● **To do**: Tally how many lines of these entries hold the string "Page". Return the number alone.

● **Exercise input**:
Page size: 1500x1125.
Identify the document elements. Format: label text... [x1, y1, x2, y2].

==

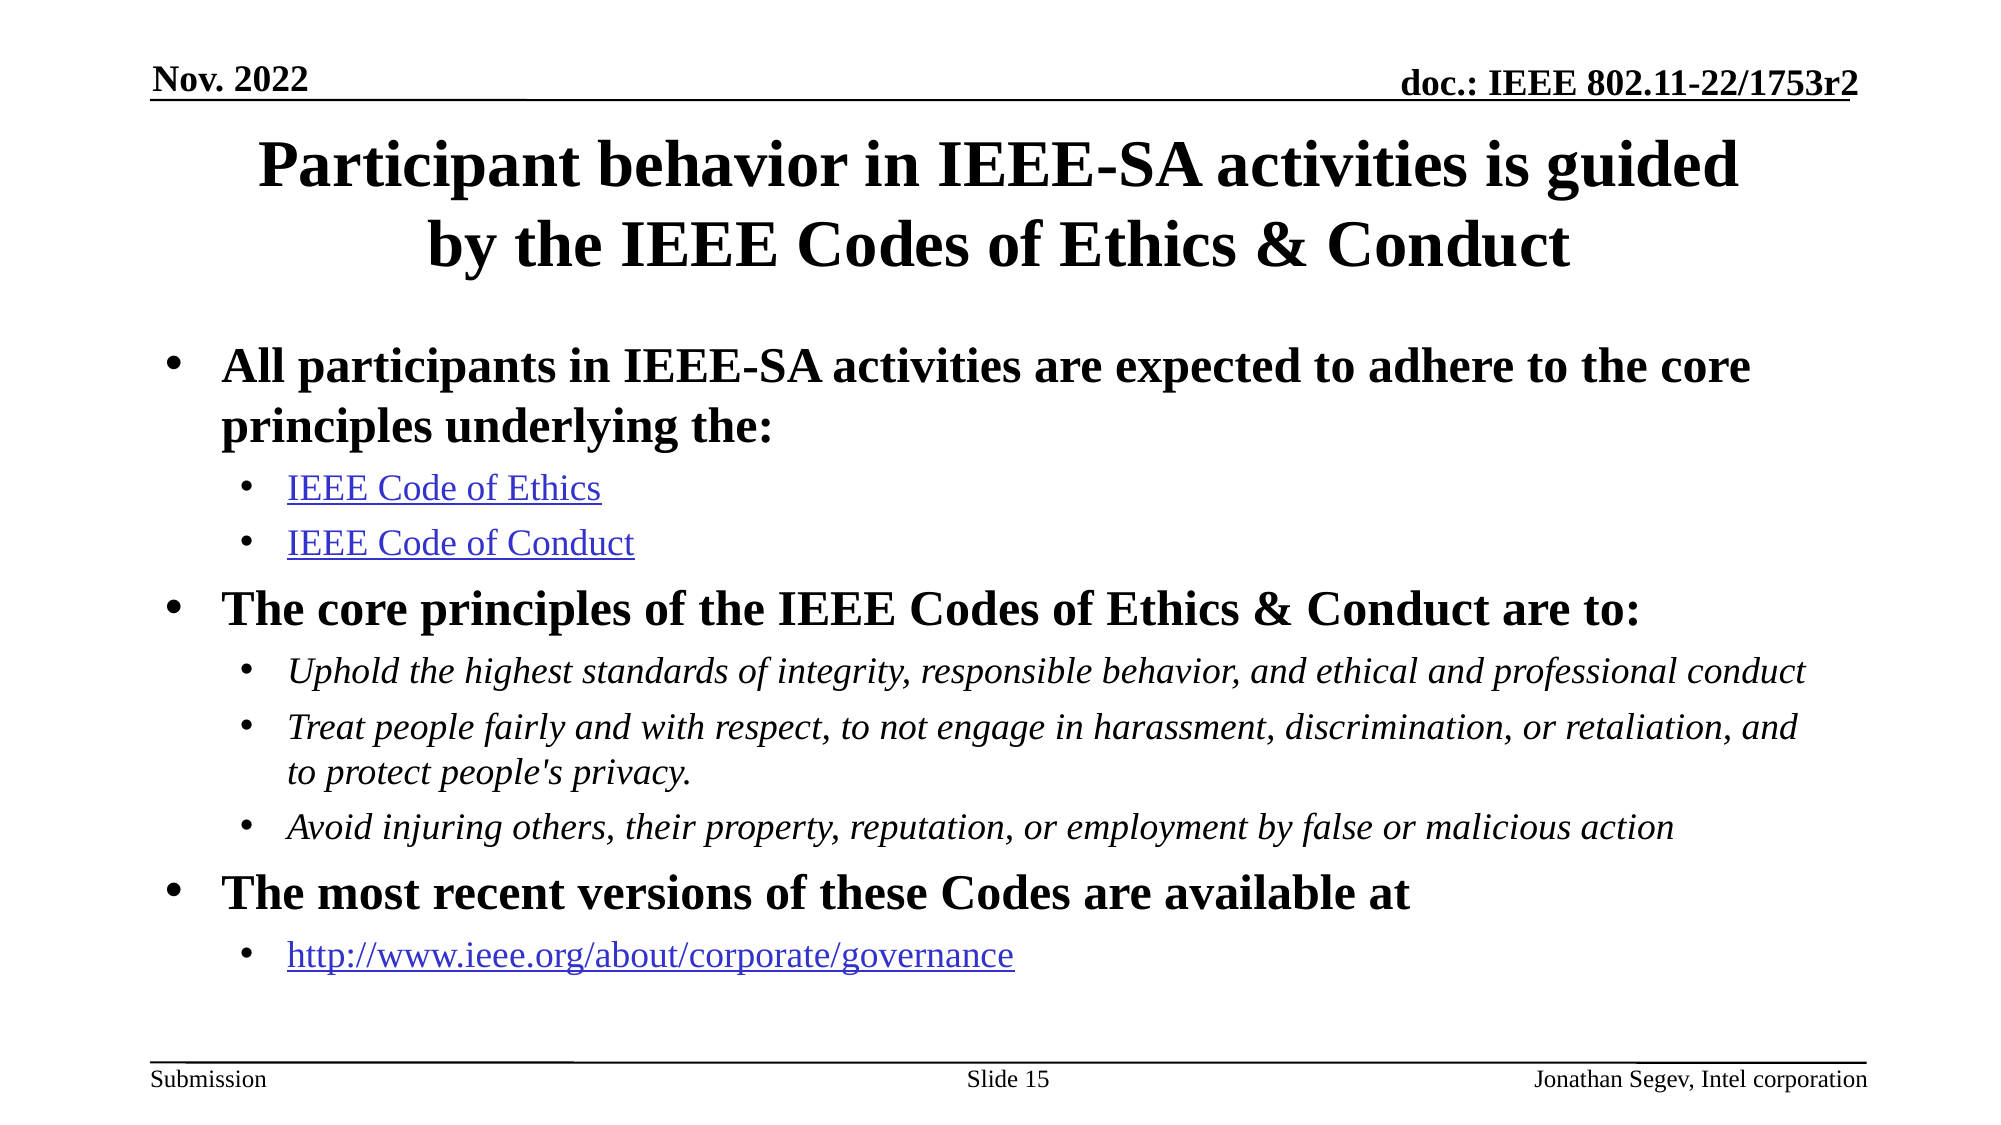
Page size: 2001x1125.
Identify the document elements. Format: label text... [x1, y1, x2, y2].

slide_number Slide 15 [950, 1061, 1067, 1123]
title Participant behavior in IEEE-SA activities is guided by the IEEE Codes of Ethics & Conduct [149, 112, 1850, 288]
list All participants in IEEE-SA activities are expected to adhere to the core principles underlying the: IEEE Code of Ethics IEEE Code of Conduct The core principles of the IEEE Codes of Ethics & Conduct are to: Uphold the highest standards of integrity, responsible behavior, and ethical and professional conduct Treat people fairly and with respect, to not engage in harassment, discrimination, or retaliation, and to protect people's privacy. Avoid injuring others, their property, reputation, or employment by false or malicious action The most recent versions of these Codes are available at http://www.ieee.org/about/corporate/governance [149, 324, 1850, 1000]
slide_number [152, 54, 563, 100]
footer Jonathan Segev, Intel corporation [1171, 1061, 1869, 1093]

● **Your solution**: 2